Once we have this equation we can then estimate the size of errors with various levels of confidence. For example let us consider the most common confidence interval that you may encounter, the 95% confidence interval. One way we can quantify error is to make the statement that with 95% confidence if I make a measurement (stress for example) that measurement will fall between these two bounds. What we are saying here is that 95% of the measurements of a population should fall between these two bounds. So to calculate these bounds we can simply solve for the bounds where we will find 90, 95, or 99% of our data or whatever confidence interval that we are working with as seen in the Mathematica notebook below

If you do not want to use mathematica you can instead use integration tables or for this function, **Z-Tables **as seen below. It should be noted that the table below lists values for only half the curve but since the standard curve is symmetric you can just multiply by 2 to get the total area. These **tabulated values **of areas is called the **Z-distribution**

__Example Problems Confidence Intervals__

#### Working with Z Tables

• What is the area under the standard normal distribution curve between *z *= −1*.*43 and 1*.*43?

• What percent of the population lies within this range?

• What range of *z *will contain 90% of the data?

__Running and Tumbling E.coli__

We measured the velocity of E.coli 135 times using Able Particle Tracker. The mean velocity was determined to be 3\(\mu m\) and the standard deviation was determined to be 0.1\(\mu m\). I’m particularly interested in velocity measurements between 2.857 and 3.143\(\frac{\mu m}{s}\), specifically the percentage of the population that will fall within this range because I plan to claim in my *Nature *paper that 95% of this data will fall within this range.
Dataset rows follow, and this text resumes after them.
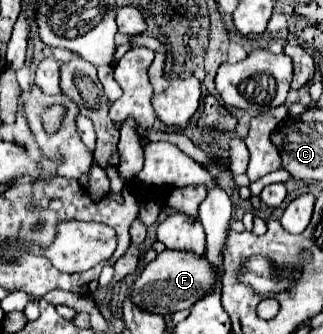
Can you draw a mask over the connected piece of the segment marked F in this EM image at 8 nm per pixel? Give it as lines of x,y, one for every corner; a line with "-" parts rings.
164,250
144,266
140,276
130,286
128,294
130,294
130,300
140,310
168,316
170,312
192,308
192,304
198,302
214,286
214,282
216,282
214,268
206,264
204,256
196,258
196,256
186,256
186,252
178,252
178,250

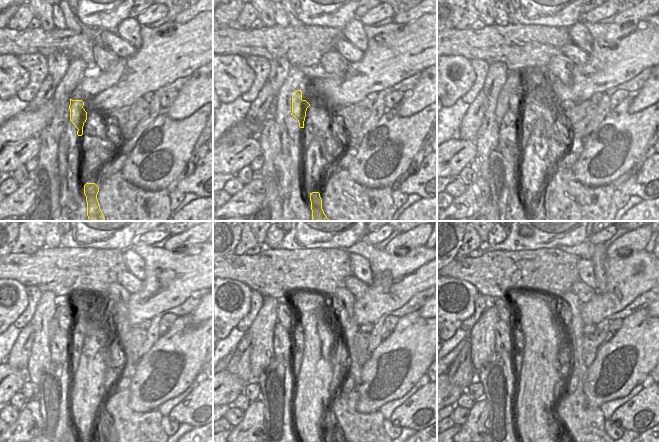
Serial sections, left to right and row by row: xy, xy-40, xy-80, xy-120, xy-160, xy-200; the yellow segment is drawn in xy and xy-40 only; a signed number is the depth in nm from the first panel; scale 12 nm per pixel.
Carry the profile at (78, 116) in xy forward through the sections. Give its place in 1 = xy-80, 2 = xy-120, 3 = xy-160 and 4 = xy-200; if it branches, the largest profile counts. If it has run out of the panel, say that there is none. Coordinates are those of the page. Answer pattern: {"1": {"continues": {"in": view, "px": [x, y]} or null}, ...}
{"1": {"continues": {"in": "xy-80", "px": [517, 99]}}, "2": {"continues": {"in": "xy-120", "px": [66, 317]}}, "3": {"continues": {"in": "xy-160", "px": [286, 313]}}, "4": {"continues": {"in": "xy-200", "px": [506, 311]}}}

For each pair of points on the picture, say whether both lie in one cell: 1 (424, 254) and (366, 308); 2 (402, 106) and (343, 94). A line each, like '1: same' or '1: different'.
1: same
2: different

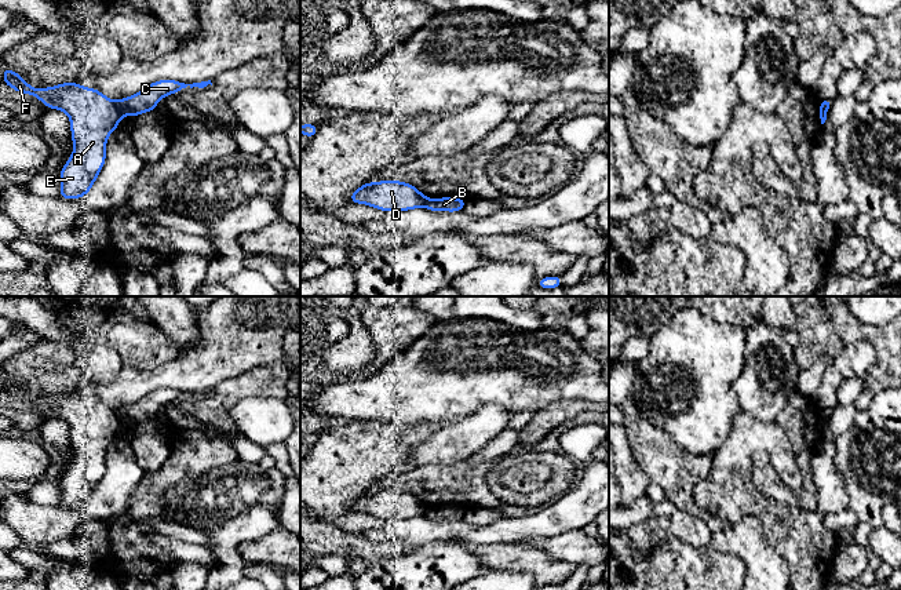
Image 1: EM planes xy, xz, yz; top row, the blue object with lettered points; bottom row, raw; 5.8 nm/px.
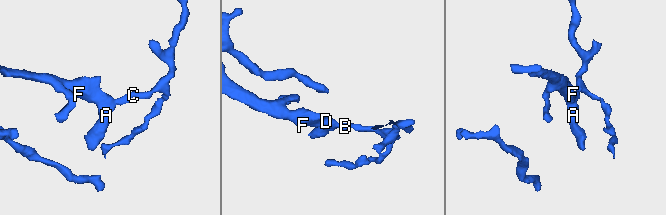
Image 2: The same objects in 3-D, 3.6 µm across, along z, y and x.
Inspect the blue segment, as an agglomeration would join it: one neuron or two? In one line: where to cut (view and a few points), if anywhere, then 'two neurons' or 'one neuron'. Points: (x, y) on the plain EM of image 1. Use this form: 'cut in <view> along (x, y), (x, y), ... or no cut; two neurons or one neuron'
cut in xy along (115, 410), (124, 423); two neurons

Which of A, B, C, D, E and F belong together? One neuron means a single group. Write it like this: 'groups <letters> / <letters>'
groups A D E F / B C

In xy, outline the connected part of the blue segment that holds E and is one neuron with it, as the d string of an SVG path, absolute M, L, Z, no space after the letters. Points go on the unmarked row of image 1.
M3 376L3 391L69 425L73 462L61 477L59 505L72 509L90 502L105 474L107 447L117 438L124 425L116 409L99 398L73 390L48 397L33 397L17 380L6 376Z

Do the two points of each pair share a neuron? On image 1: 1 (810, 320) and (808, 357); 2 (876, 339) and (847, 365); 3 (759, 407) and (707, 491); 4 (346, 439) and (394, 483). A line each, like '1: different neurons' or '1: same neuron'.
1: same neuron
2: different neurons
3: different neurons
4: different neurons

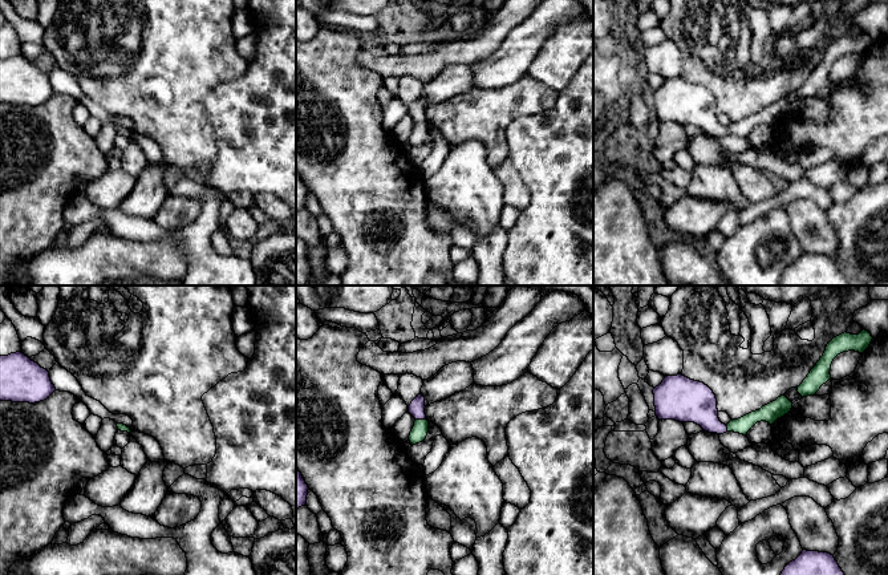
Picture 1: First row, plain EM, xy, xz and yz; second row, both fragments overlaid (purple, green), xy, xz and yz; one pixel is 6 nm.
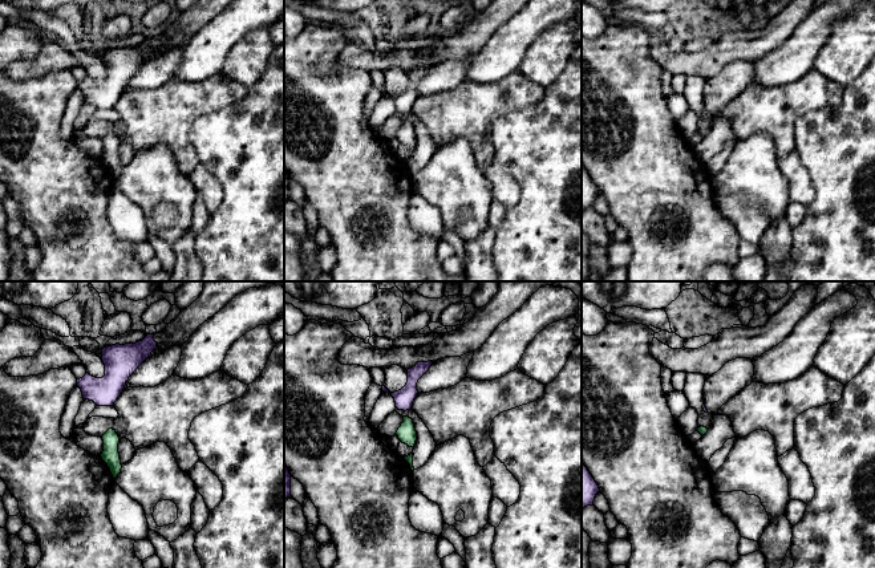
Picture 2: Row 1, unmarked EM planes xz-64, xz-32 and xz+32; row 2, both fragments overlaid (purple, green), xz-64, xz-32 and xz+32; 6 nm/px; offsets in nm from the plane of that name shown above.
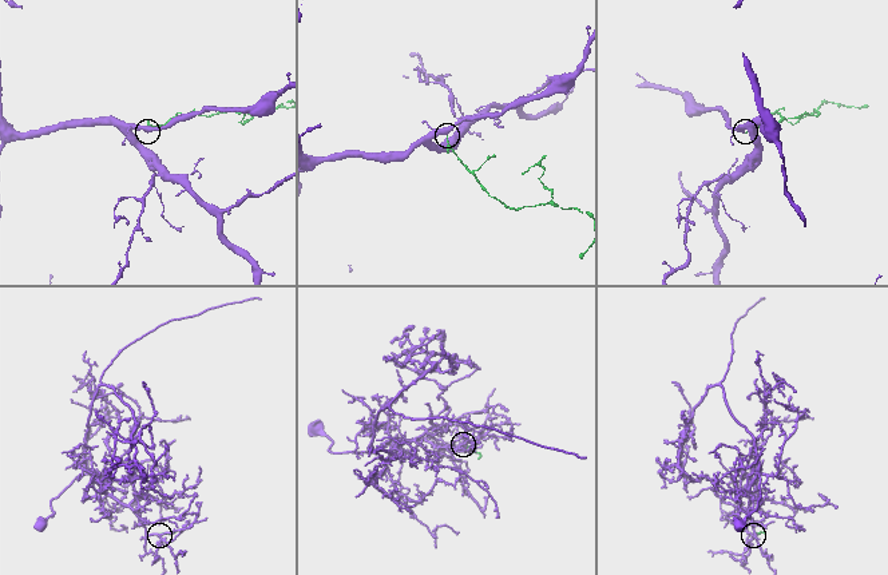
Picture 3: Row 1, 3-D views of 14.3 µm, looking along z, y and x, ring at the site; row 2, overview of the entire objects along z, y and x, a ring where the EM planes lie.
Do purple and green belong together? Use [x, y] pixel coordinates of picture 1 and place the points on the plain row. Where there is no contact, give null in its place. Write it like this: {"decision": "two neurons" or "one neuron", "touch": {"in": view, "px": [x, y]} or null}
{"decision": "one neuron", "touch": {"in": "xz", "px": [420, 121]}}

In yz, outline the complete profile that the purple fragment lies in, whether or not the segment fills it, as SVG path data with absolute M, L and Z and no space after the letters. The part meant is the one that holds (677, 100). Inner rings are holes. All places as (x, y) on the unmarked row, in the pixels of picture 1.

• What assumptions are you making about the data set?

**– **Assume normal distribution

• Calculate *z *for this data set?

• What is the area under the Standard Normal Distribution for this data set range?

• What percent of my data will fall within this range?

• How many measurements fall within this range?

• What range of velocities will contain 95% of the data?

__Marble Diameters__

I have a bag of marbles and I grab a sample of 765 marbles. From this sample I measure the diameters and find that the population mean is 200mm, the population standard deviation is 20mm. I need the range of marble diameters where I can expect to find 60% of the marbles in the population.

__Ultimate Tensile Strength Measurements__

I’m working at a Materials company and I have measured the UTS for a new material to have a *µ *= 303MPa and the *σ *= 33MPa. What is the probability I find a sample that exceeds a UTS of 350MPa.

**Voltage Measurements**

**Voltage Measurements**

I’m measuring the voltage in my Helmholtz Coil apparatus and I find, after 150 exhausting measurements, that the population mean is 10V with a population standard deviation of 3.4. How many voltage measurements will fall between 10-15 volts?

__Under Pressure Measurements__

I’m measuring the pressure in a cylindrical pressure vessel and find that *µ *= 39Pa and *σ *= 4Pa. I took 120 measurements. How many measurements will fall between 35-45Pa? How many less than 35? How many less than 45?